THE UK SUPREME Court has rejected an appeal by a mother and daughter to allow women from Northern Ireland to receive free abortions on the NHS.
A panel of Supreme Court judges narrowly rejected the appeal in a three to two majority decision this morning in London.
The decision confirms an earlier ruling that women who travel to England from Northern Ireland cannot receive free abortions on the NHS.
Over 700 women from Northern Ireland who needed abortions last year traveled to England to get treatment.
In Northern Ireland, terminations are only permitted if a woman’s life is at risk, or there is a permanent or serious risk to her mental or physical health.
Abortions are not permitted in the cases of rape, incest and fatal foetal abnormalities.
The 20-year-old woman who took the appeal was told she had to pay hundreds for a private termination because she was excluded from free abortion services when she traveled from Northern Ireland to Manchester in October 2012.
Pro-choice campaigners have condemned this decision.
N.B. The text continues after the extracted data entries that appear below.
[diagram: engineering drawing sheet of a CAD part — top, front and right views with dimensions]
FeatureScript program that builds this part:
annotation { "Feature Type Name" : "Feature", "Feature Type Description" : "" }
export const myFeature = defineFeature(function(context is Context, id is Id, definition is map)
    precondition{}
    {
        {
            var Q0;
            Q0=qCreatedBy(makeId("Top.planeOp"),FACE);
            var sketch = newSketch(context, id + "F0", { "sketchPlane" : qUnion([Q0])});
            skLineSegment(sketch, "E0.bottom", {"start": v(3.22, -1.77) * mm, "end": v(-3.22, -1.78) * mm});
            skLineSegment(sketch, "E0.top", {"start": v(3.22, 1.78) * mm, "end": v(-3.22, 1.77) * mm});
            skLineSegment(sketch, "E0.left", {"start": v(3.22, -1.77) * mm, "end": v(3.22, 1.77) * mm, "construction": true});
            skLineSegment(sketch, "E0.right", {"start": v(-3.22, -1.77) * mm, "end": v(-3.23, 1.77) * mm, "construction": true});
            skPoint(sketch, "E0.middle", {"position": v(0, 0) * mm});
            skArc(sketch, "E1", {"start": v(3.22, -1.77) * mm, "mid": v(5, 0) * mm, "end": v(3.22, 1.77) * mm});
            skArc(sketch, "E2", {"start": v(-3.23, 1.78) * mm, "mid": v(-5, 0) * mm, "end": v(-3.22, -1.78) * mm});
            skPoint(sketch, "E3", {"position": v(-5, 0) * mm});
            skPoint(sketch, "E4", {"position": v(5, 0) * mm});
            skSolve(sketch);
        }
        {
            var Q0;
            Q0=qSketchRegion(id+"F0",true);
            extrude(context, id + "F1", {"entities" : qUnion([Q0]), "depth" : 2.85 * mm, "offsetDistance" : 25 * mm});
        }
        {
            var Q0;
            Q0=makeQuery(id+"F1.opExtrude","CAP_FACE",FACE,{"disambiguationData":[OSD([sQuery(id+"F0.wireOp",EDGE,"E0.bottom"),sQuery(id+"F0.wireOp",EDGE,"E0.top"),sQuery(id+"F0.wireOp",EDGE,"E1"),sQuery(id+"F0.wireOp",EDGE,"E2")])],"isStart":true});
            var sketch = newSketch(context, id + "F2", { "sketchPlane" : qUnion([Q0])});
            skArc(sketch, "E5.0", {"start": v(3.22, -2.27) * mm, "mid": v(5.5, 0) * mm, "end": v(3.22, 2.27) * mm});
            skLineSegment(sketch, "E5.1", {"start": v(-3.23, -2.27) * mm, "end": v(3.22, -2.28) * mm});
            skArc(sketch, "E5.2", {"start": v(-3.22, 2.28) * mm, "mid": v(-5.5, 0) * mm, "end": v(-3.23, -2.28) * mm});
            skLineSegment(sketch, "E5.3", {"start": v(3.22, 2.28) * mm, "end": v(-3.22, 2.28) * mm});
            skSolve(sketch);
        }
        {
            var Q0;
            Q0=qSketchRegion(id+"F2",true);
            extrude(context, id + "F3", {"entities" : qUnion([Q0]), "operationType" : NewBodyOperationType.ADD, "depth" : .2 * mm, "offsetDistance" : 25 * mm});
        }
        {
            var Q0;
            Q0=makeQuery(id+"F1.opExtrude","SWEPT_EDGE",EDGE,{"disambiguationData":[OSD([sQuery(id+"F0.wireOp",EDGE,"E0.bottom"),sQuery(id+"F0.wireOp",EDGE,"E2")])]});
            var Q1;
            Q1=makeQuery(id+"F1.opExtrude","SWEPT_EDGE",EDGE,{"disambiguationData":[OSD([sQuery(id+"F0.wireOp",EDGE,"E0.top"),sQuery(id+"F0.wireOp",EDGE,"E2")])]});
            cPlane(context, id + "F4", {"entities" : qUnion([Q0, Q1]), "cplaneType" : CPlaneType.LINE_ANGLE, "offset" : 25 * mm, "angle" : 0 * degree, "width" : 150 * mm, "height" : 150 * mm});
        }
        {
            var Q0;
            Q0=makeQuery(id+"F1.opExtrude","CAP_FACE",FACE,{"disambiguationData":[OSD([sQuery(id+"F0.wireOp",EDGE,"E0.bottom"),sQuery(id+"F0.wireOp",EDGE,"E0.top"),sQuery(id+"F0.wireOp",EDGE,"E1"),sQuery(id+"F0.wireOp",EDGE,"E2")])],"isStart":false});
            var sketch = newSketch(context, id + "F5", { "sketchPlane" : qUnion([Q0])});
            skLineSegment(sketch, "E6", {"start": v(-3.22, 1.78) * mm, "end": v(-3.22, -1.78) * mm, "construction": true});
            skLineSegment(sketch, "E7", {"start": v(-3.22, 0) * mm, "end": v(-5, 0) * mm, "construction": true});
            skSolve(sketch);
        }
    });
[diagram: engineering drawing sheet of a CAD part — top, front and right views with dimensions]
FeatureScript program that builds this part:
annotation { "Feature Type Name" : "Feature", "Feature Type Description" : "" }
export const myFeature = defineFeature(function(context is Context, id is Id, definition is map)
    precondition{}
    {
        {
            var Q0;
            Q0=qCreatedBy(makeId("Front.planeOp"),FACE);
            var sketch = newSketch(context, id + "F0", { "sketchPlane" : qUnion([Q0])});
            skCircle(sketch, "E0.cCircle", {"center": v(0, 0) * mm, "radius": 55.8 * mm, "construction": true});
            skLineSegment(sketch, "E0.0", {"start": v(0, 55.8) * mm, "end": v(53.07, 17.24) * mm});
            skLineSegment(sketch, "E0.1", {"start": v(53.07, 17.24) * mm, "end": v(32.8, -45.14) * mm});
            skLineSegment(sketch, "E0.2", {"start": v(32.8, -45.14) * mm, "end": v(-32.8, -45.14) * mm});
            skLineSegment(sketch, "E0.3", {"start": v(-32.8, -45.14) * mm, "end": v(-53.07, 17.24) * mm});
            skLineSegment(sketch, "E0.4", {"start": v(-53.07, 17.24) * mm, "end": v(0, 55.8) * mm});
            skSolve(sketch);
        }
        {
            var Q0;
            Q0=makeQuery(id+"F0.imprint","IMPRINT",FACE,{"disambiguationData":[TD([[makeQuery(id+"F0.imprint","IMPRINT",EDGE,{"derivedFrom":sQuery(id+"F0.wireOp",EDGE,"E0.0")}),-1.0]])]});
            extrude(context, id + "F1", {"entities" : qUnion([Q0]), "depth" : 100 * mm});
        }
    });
“This ruling shows the hypocrisy of the current laws in Northern Ireland,” Abortion Rights Campaign spokesperson Lisa Kavanagh said.
The people of Northern Ireland pay for the NHS with their taxes but cannot access the full range of healthcare services that the people of England and Wales enjoy.
The mother and daughter, who cannot be named for legal reasons, originally lost their High Court action in May 2014.
The judge decided that the Minister for Health was entitled to take on a system based on the individual’s place of residency, so that women living in Northern Ireland are not allowed benefit from NHS abortion services in England, despite the fact that they are UK citizens.
The pair suffered a second defeat at the Court of Appeal in 2015.
In relation to today’s decision, RTE reported that the Supreme Court judge Lord Wilson said it was not for the court to “address the ethical considerations which underlie the difference” in Northern Irish and English abortion law.
“But the fact is that the law in Northern Ireland puts most women in unwanted pregnancy there in a deeply unenviable position,” he said.
Kavanagh said that even if today’s ruling went in favour of the mother and daughter, they still deserved to get healthcare at home, rather than being aided financially to travel to a different part of the UK.